La construcción del héroe se impone como un ideal que refleja lo mejor del ser humano pero también de un molde que hoy llamaríamos “masculinidad tóxica”. Frente a esos machos alfa que conducen a la humanidad a las mayores catástrofes, la falta de pretensiones, la asunción de su propia debilidad y cobardía, el rechazo frontal a cualquier ideología que no admite discusión y la parodia de lo épico convierten a Groucho en un personaje redentor que salva a los hombres de la obligación de tener que serlo.
“Si no le gustan mis principios tengo otros”, reza la frase más famosa de Groucho Marx (Nueva York, 1890-Los Angeles, 1977), convirtiendo al schlemiel en obra de arte. Se definió a sí mismo como un “amante sarnoso” en sus memorias y dijo aquello de “nunca formaría parte de un club que me aceptara como miembro”. Frente a la obligación de no derramar una lágrima y ser siempre perfecto, él exaltaba lo que verdaderamente nos hace humanos.
Después de Sopa de ganso, otra obra maestra ya mencionada, Una noche en la ópera, donde perfeccionan su talento para el enredo.

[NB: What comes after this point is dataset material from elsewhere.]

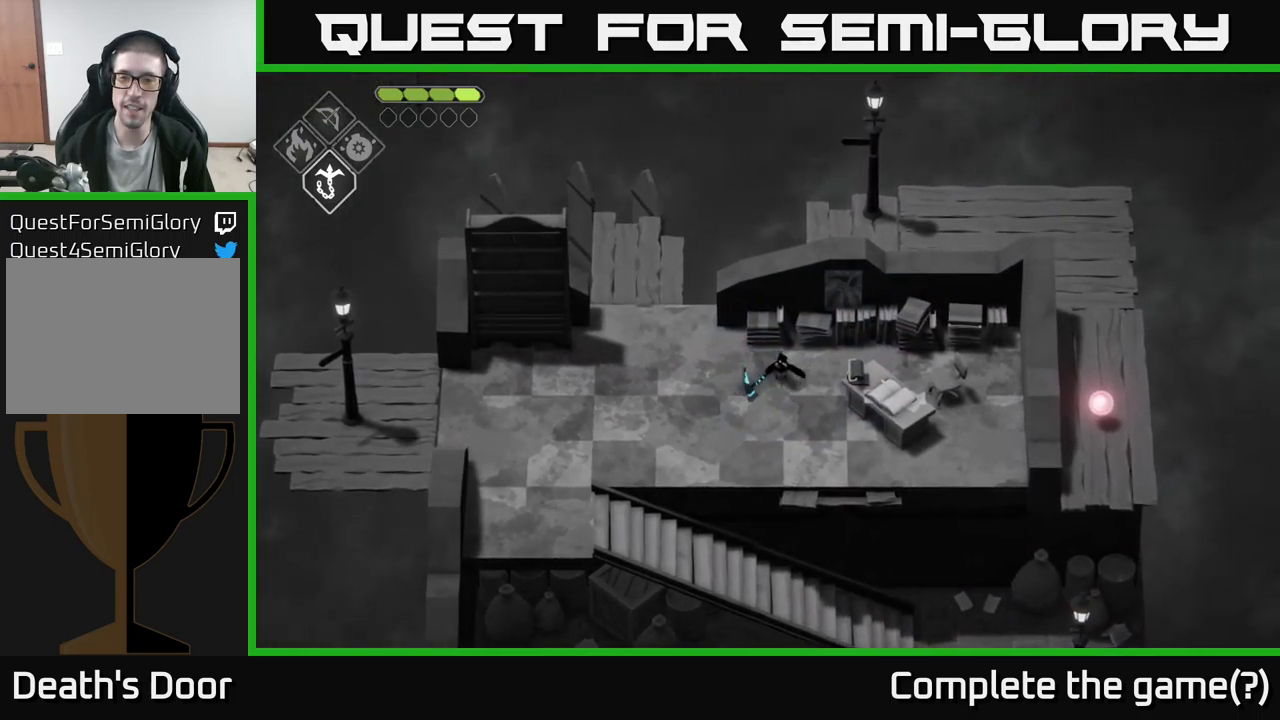
{"buttons": [], "left_stick": "up-left", "right_stick": "center", "events": [[100, "left_stick", "left"], [217, "left_stick", "up-left"]]}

En Un día en las carreras (1937) Groucho se dedica, una vez más, a tomarle el pelo a una vieja millonaria, esa Margaret Dumont que encajaba las mayores groserías con cara de palo. Inolvidable esa última secuencia, revolucionaria, en la que los hermanos huyen de la vida burguesa de los blancos ricos para terminar cantando y bailando con sus sirvientes afroamericanos.
Apología de la bohemia
Frente al aparente cinismo de Groucho, en las películas de los hermanos siempre aparece una encantadora pareja de jóvenes que simbolizan la pureza de la vida. Son siempre profundamente románticos. Ahí esta ese joven dramaturgo de El hotel de los líos (1938), representante de una especie de pureza artística al que los hermanos ayudarán demostrando su buen corazón. El mundo del dinero, al que una y otra vez satirizan en la millonaria de Dumont, se encarna en un magnate del teatro. Cargadas de humanismo, frente al capitalismo rampante, los Marx siempre contraponen la importancia de los sentimientos.
Otra película fundamental es Los hermanos Marx en el Oeste (1940), con esa famosa secuencia del tren que no puede frenar en la que gritan aquello de “¡más madera, es la guerra!”, que forma parte del lenguaje popular. Los Marx vuelven a dar vida al mito bohemio y anarquista que forma parte de su esencia. Nunca tienen domicilio ni trabajo fijo, alérgicos a las convenciones de la vida burguesa. En este caso, deberán enfrentarse a una codiciosa compañía de ferrocarril en su eterno conflicto con el mundo del dinero.
Con Tienda de locos (1941) culminan su etapa de esplendor. Una vez más, los métodos poco ortodoxos de Groucho se ponen al servicio de una buena causa como los intereses de una joven y encantadora cantante de ópera. Aun rodarían dos películas más como Los hermanos Marx, Una noche en Casablanca (1946), en la que parodian la famosa Casablanca de Bogart en su incesante destrucción del héroe viril clásico, y Amor en conserva (1949), ambientada en ese mundo del espectáculo que tanto amaron. Nunca quisieron ser más que cómicos y en esa falta de pretensiones, sus maravillosas películas encuentran absoluta grandeza.